(Per-instance keypoint data)
'''

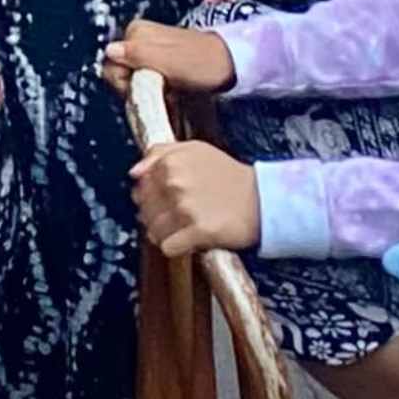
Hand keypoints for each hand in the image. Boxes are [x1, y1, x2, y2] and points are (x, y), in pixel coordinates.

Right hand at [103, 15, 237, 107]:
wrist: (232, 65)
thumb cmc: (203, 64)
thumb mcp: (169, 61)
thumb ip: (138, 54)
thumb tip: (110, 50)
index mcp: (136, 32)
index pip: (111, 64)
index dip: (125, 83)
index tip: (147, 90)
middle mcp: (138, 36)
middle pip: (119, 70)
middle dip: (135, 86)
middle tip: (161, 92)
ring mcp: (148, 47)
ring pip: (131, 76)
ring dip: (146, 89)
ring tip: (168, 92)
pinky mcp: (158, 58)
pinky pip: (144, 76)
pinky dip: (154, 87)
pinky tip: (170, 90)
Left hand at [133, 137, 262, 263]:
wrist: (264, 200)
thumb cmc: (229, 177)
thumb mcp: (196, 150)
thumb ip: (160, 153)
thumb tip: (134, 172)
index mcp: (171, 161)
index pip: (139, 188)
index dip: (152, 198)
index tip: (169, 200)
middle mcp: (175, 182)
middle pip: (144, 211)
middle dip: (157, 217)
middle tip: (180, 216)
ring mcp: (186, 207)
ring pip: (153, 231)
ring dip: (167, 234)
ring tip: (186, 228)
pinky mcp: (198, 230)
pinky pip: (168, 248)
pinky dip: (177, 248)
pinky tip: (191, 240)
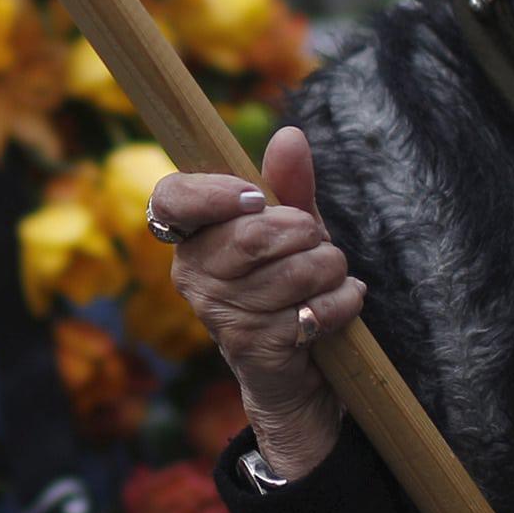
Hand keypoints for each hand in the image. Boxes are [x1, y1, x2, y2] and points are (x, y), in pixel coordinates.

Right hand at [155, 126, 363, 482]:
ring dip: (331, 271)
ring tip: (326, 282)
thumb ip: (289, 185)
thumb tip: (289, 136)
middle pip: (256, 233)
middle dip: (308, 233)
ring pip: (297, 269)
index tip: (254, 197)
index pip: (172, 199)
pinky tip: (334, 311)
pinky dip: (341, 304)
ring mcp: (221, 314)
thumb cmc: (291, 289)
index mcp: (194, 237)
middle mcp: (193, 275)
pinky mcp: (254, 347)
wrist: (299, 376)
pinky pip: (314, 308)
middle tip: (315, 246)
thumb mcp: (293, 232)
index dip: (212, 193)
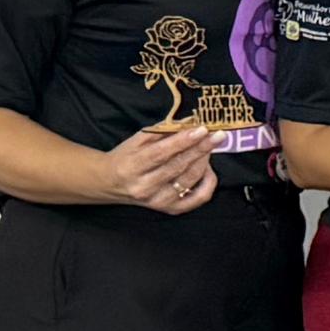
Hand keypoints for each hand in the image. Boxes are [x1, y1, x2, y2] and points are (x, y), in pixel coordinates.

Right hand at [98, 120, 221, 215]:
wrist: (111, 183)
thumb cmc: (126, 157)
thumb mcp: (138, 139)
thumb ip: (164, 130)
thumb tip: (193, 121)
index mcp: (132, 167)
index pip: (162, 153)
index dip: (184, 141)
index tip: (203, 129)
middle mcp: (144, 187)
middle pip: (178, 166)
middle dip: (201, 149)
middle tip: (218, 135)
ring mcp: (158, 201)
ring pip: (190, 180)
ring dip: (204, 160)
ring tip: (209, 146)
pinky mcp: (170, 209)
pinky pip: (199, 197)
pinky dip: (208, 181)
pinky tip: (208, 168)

'''

• Exercise instructions
Could you set down every record above word for word, leaving out the pictures?

• Your solution
Hand keypoints for each hand in the image. Boxes are [x1, y1, x2, y2] and points are (x, y), in pixel coordinates.

Right hand at [103, 15, 237, 107]:
wrist: (232, 65)
thumb cmc: (203, 64)
thumb mcp: (169, 61)
thumb ip: (138, 54)
thumb tip: (110, 50)
index mcp: (136, 32)
index pip: (111, 64)
index dip: (125, 83)
index tip: (147, 90)
middle mcp: (138, 36)
middle pip: (119, 70)
middle dip: (135, 86)
middle tip: (161, 92)
ring mcp: (148, 47)
ring pip: (131, 76)
ring dip: (146, 89)
ring tip: (168, 92)
pinky mcp: (158, 58)
pinky pip: (144, 76)
pinky dip: (154, 87)
pinky tip: (170, 90)
Left hand at [133, 137, 262, 263]:
wrist: (264, 200)
thumb cmc: (229, 177)
thumb mcp: (196, 150)
thumb ip: (160, 153)
thumb tip: (134, 172)
index mcp: (171, 161)
index pip: (139, 188)
index dip: (152, 198)
index tip: (169, 200)
middle mcp: (175, 182)
middle pip: (144, 211)
middle dip: (157, 217)
middle tip: (180, 216)
ring mcp: (186, 207)
ring pip: (153, 231)
ring dip: (167, 234)
ring tip: (186, 228)
pinky mcp: (198, 230)
pinky pip: (168, 248)
pinky dip: (177, 248)
pinky tip: (191, 240)
Hand keypoints for each hand in the image. Boxes are [x1, y1, x2, y2] and points are (x, y), in pixel coordinates.

Right hand at [155, 126, 363, 482]:
ring dip: (331, 271)
ring tip: (326, 282)
thumb ip: (289, 185)
thumb tip: (289, 136)
middle pip: (256, 233)
middle dip: (308, 233)
ring pip: (297, 269)
index tip: (254, 197)
index pip: (172, 199)
pinky tip: (334, 311)
pinky dip: (341, 304)
ring mcp: (221, 314)
thumb cmc: (291, 289)
index mcp: (194, 237)
middle mcp: (193, 275)
pinky mcp: (254, 347)
wrist: (299, 376)
pinky pip: (314, 308)
middle tip: (315, 246)
thumb mcp: (293, 232)
index dip: (212, 193)
Hand keypoints for each hand in the image. Boxes are [x1, y1, x2, y2] and points are (x, y), in pixel coordinates.

Right hand at [98, 120, 221, 215]:
wrist: (111, 183)
thumb cmc: (126, 157)
thumb mcp: (138, 139)
thumb ip: (164, 130)
thumb tip: (193, 121)
index mcp: (132, 167)
index pip: (162, 153)
index dip: (184, 141)
index tip: (203, 129)
middle mcp: (144, 187)
middle pip: (178, 166)
middle dip: (201, 149)
middle tip: (218, 135)
ring mcp: (158, 201)
ring pip: (190, 180)
ring dip: (204, 160)
ring tip: (209, 146)
pinky mcp: (170, 209)
pinky pip: (199, 197)
pinky dip: (208, 181)
pinky tip: (208, 168)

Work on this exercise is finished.